O grande pilar da literatura latino-americana
Isabel Allende, escritora

A escritora chilena Isabel Allende afirmou na quinta-feira que sente uma "pena imensa" pela morte do escritor colombiano Gabriel García Márquez, sublinhando que a sua obra "é imortal". Isabel Allende disse, numa conferência de imprensa no Instituto Cervantes de Nova Iorque, que García Márquez "era um maestro para todos", e que todos os escritores latino-americanos contemporâneos foram influenciados pela sua obra. Foi "o grande pilar do boom da literatura latino-americana" a nível internacional, disse. Isabel Allende, que disse que não chegou a conhecer pessoalmente García Márquez mas afirmou: "Não sou amiga dele, mas a sua obra é minha amiga."

Sua obrar sobreviverá e continuará a ganhar leitores
Mario Vargas Llosa, escritor

O escritor peruano Mario Vargas Llosa, prémio Nobel da Literatura de 2010, mostrou-se "muito incomodado" com a morte de Gabriel García Márquez, mas salientou que as suas obras irão sobreviver no futuro. "Morreu um grande escritor cujas obras deram grande difusão e prestígio à literatura da nossa língua", declarou Vargas Llosa. O autor peruano acrescentou que as obras de García Márquez "sobreviver-lhe-ão e continuarão a ganhar leitores em todos os lugares".

Continuaremos sempre reencontrando-o de livro em livro
José Manuel Mendes, presidente da Associação Portuguesa de Escritor

"É tal a magnitude da obra literária que nos deixou que continuaremos sempre reencontrando-o de livro em livro, das páginas dos seus romances mais aclamados até às que, enquanto jornalista, nos proporcionou e que são também momentos altos da sua escrita".

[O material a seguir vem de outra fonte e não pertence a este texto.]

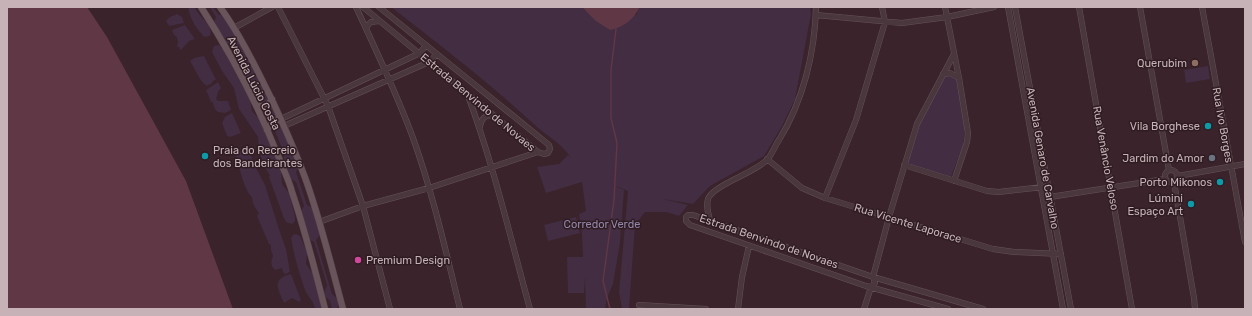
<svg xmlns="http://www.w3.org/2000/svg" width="1252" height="316" font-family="Rubik,sans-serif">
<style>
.green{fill:#422d42}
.water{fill:#603744}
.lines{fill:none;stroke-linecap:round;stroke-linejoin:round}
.stream{stroke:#603744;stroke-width:1.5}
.minor-casing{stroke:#655257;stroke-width:6}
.major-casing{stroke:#534046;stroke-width:7}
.minor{stroke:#4a363d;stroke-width:5}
.major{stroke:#6a545b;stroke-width:6}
.education-dot{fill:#8d6e63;stroke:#2f1c22;stroke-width:1.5}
.culture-dot{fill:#0f9aa8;stroke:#2f1c22;stroke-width:1.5}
.worship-dot{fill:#6b7280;stroke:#2f1c22;stroke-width:1.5}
.hotel-dot{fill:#d1479c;stroke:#2f1c22;stroke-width:1.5}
.labels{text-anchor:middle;stroke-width:3;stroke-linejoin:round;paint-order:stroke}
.poi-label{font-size:11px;fill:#c6b2b7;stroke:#2f1c22;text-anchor:end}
.street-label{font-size:11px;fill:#c6b2b7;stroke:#2f1c22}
.park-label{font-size:11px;fill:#9387ab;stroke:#2f1c22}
</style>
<rect width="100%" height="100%" fill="#3a232a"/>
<path class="green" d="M188,7H195C198,18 214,23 210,36L204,37C196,28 190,19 188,7Z
M210,7H213L219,15L223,14L255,69L256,75L268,100L267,103H262L250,80L244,74L240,65L241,60L235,48H230L214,22L216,17Z
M391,7H582L586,11L636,15L640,7H810L811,14L795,99L782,126L764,156L710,186L693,204L663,199L688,205L679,216L666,212H645L635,225L629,309H622L619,292L628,191L611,184L624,190L620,243L613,284L607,298L605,309H586L585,278L584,293H568L567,257H583L582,234L579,214L586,211L582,182L546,193L537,167L559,164L568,155L571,158C561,143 550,138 537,127C491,84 441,46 391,7Z
M177,14L182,17L184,23L169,26L166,21L170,17Z
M185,25L195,39L189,41L182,49L180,50L179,47H177L178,42L177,37L174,35L172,30Z
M219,45L224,51L250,99L252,111L260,120L281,171L282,184L289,193L295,217V221L292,224L286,222L283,216L269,177L270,176L263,163L259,151L258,137L239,109L234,88L222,71L212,52L214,46Z
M204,56L216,80H214L211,84L206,86L200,79L190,61L194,58Z
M1208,66L1210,79L1186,83L1184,70Z
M951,74L957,78L965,129L963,145L951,177L907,164L922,116L945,76Z
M218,82L221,88L218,92L216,99L218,101H228L231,110L225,113L218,112C215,110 213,106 213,102H211L206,90Z
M273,105L279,118L269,124L262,110L269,109Z
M232,113L241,133L230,137L227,136L222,123L225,117Z
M277,125L281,127L299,166L296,172L307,205L313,208L321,234L316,240L332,294C338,299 340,301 337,309H332L330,301L325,296L324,293L327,285L314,242L310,240L301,211L304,206L296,182L291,179L284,160V153L274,129Z
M247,150L250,152L254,164L265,185L279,229L286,249L290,272L285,274L283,272L282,268L275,270C270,266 271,261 273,256L271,250V245L269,244L257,216L259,213C254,206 253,205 252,197C244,191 238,162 235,152Z
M576,217L580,233L548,241L544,225Z
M296,234L300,236L307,252L306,264L313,274L322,309H315C314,301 308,297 305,290C299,273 294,256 291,238L293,235Z
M291,274L301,300L299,302L292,298L284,303C278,289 271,279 291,274Z"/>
<path class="water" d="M7,7H87L107,37L186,181L233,309H7Z
M582,7H640C633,20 624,27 610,30L596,21Z"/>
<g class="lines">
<path class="stream" d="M610,309L603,281L614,200L617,143L611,118V70L616,29"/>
<defs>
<path id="minor" d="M278,7L328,106L363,206L390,309
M356,7C376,50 397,94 413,138C433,194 446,252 460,309
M363,7L538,152L544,154L548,153L550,149L549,145L379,7
M945,7L959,78L968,133L967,142L954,181
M1008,7L1063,309
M1015,7L1071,309
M1079,7L1132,309
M1140,7L1169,170
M1202,7L1245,242
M816,15L902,23L947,17L994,7
M234,28L272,7
M367,31L366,27L371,22L379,21
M943,74L950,73L959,78
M467,93C493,163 510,236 530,309
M281,119L420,53L426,45
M284,126L429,62L437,54
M480,127C481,119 485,114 494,116
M767,159L802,188L825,198L993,249L1014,252L1061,254
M904,165L987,191L999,192L1043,187
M1165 176a6 6 0 1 1 12 0a6 6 0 1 1-12 0Z
M1178,176L1245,164
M1174,182L1194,298L1195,309
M1050,197L1165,179
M825,198L856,120L885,22L882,7
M710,220C708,213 706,206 708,199C713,185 755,173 768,159C772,154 775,146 779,140C803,101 815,53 816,7
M319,222L363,206L429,188L538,152
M639,305L706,309
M738,309L742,277L749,246
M864,309L871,287L875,283L873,277L889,217L917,124L954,54
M948,309L866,286L690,225L686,221V217L688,215H693L873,277L983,309"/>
<path id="major" d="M201,7C232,55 258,105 279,158C283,169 289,180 292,192C305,230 315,270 325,309
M220,7C241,36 256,68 272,100C285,128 298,157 308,186C322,227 332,268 343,309
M257,106H267L272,99
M267,130L273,122L281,119"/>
</defs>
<use href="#minor" class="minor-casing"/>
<use href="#major" class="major-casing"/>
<use href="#minor" class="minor"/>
<use href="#major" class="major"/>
</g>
<circle class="education-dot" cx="1195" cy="63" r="4"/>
<g class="culture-dot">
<circle cx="1208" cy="126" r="4"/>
<circle cx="205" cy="156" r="4"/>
<circle cx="1220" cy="182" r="4"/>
<circle cx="1191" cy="204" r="4"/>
</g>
<circle class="worship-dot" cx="1212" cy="158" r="4"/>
<circle class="hotel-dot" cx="358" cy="260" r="4"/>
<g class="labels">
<g class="poi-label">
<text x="1187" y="67">Querubim</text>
<text x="1200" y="130">Vila Borghese</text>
<text x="213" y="154" text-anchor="start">Praia do Recreio<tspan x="213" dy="13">dos Bandeirantes</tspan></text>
<text x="1204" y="162">Jardim do Amor</text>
<text x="1212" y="186">Porto Mikonos</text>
<text x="1183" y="202">Lúmini<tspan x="1183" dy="13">Espaço Art</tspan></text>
<text x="366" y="264" text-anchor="start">Premium Design</text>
</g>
<g class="street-label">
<text transform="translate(254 83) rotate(63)" y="4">Avenida Lúcio Costa</text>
<text transform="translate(478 102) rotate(40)" y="4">Estrada Benvindo de Novaes</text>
<text transform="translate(1223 125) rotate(80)" y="4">Rua Ivo Borges</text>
<text transform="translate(1043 158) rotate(80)" y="4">Avenida Genaro de Carvalho</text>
<text transform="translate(1106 158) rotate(80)" y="4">Rua Venâncio Veloso</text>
<text transform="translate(908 223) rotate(17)" y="4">Rua Vicente Laporace</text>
<text transform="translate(769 241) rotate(19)" y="4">Estrada Benvindo de Novaes</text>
</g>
<g class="park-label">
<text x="602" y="228">Corredor Verde</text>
</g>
</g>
<rect width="1252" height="316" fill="none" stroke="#c6b2b7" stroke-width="16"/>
</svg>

Uma paixão intensa por processos revolucionários...
Otelo Saraiva de Carvalho, militar e político

"Politicamente foi um homem que sempre teve uma paixão intensa por processos revolucionários que pudessem fazer singrar a humanidade em termos de vida política, de acesso dos trabalhadores ao poder e à participação da vida política ativa do país"

Escrevia o maravilhamento de estar vivo, o prazer de estar vivo, a magia de estar vivo

Maria Teresa Hora, escritora e poetisa

 

A obra de García Marquez, que era um "contador de estórias", estava marcada por "uma magia muito especial". Um ser que escrevia "imediatamente a beleza (...) o maravilhamento de estar vivo, o prazer de estar vivo, a magia de estar vivo. A obra de García Marquez é esse regozijo, é esse fulgor, é essa imediata alegria de viver, e é isso que ele nos passa e foi isso sempre que eu senti na escrita dele".